For William Vandenkolk of Las Vegas, the answer is no. Sitting cross-legged in front of a big-screen TV, the 11-year-old squints through Coke-bottle glasses at a Miracle Crusade video made more than two years ago in which he starred as a boy who miraculously recovered from blindness. "I liked it at first because I thought I was being healed," says William in the living room of his aunt and uncle's home.
On the screen, Hinn bends down to William, his hands on the child's face. "Look at these tears," says Hinn, peering into the child's eyes. "William, baby, can you see me?"

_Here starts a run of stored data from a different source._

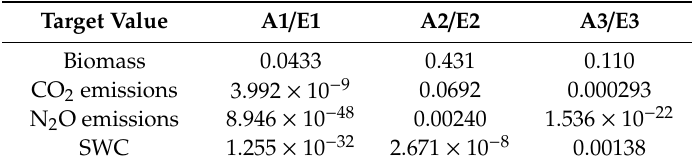
Table A4. p -Values (Mann-Whitney U Test) of aCO 2 / eCO 2 measurements.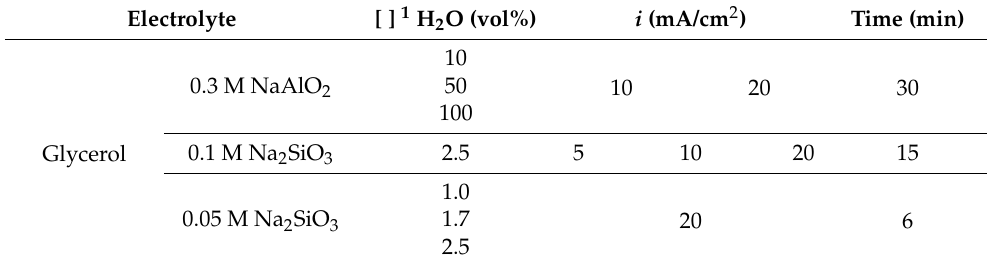
Table 1. The chemical compositions of the electrolytes and the anodizing conditions used for the fabrication of the oxide layers on 304L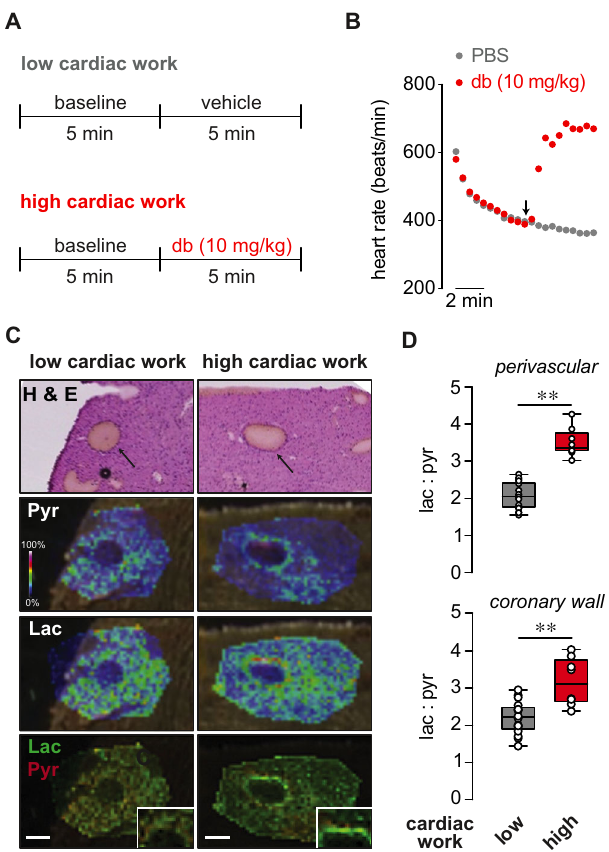
Fig. 1 Increased myocardial workload promotes local elevation of lactate:pyruvate ratio in the coronary arterial wall. A Schematic showing protocol for induction of acute cardiac stress prior to collection of tissues for MALDI-MS imaging. To induce high cardiac work, anesthetized mice with stable heart rates of 400 – 450 bpm were treated with dobutamine (db; 10 mg/kg, i.p.). Heart rate was continuously monitored, and hearts were rapidly cryopreserved in the thoracic cavity and excised after 2 – 3 min of stabilized heart rate responses to either db or PBS (vehicle). B Symbol plot showing exemplary heart rates recorded every 30 s before (i.e., during induction and stabilization of anesthesia) and after administration of either db (10 mg/kg; i.p.) or PBS. C Images of left ventricular intramyocardial coronary arteries in H & E-stained heart sections and corresponding intensity-coded MALDI-MS images showing lactate (Lac) and pyruvate (Pyr) relative to background signals in hearts from low and high cardiac work mice. x – y resolution: ~20 μ m. Insets show magni fi ed region of interest at coronary arterial wall. Scale bars represent 200 μ m. Experiment was repeated twice with similar results. D Box and whiskers plots (line: median, box: 25th to 75th percentile, whiskers: min and max) showing lactate:pyruvate ratios in perivascular myocardium (region of interest within ~250 μ m from coronary wall; top ) and coronary wall ( bottom ) in hearts of low and high cardiac work mice. (low cardiac work: n = 16 technical replicates, 4 mice, high cardiac work group: n = 8 technical replicates, 2 mice), perivascular, ** p < 0.0001, coronary, ** p = 0.0003 (unpaired two-sided t test). Source data are provided as a Source Data fi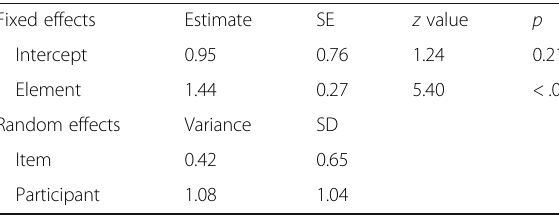
Table 2 Model parameters for the best-fitting model for graph-encoding items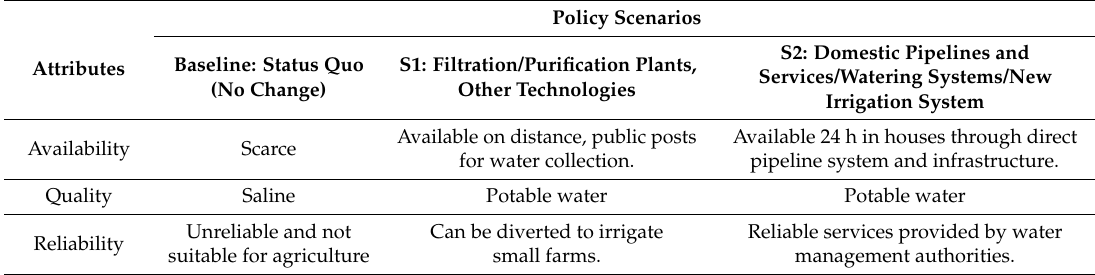
Table 2. Attribute levels and Scenario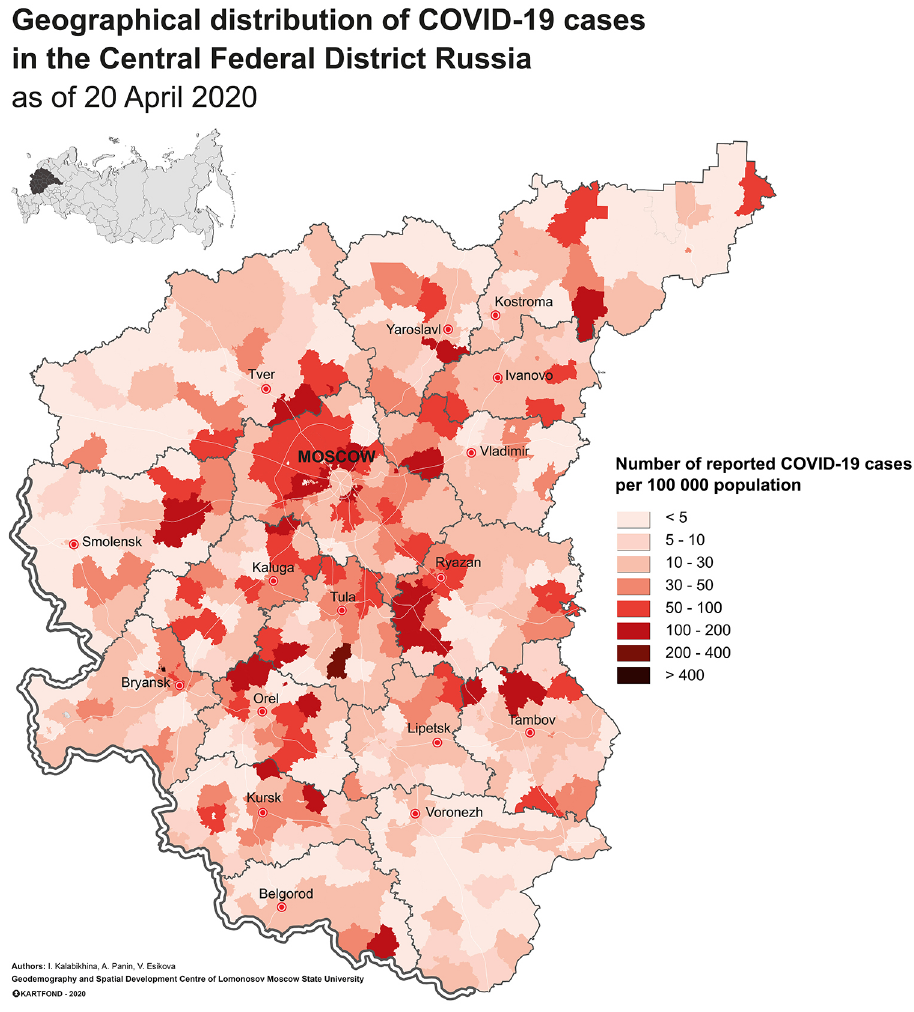
Figure 14. Geographical distribution of COVID­19 cases in the municipalities of the Central Federal District of Russia, number of reported COVID­19 cases per 100 thousand population, 20.04.2020, ac­ cording to Rospotrebnadzor (2020). Source: Compiled by the researchers of the Geodemography and Spatial Development Centre of the Population Department of the Economics Faculty of Lomonosov Moscow State University together with the “Kartfond” research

Before more than 15,000 people in a Las Vegas arena, William nods. In a small voice, the boy says: "As soon as God healed me, I could see better." Hinn, an arm wrapped around William, tells the audience that God has told him to pay the child's medical expenses and education. People weep. Today William is still legally blind and says his sight never improved, and that his onstage comments were wishful thinking. "It's pretty sad when you mess with a little boy's mind," says Randy Melthratter, William's uncle and guardian. Melthratter says it took two years, a series of phone calls and a reporter's inquiry before his family was told where a $10,000 fund had been set up in William's name. Family members say they still haven't received any paperwork on how to access the money. For their part, ministry officials say they were told that William's sight improved initially and that Melthratter was kept fully apprised of his nephew's fund.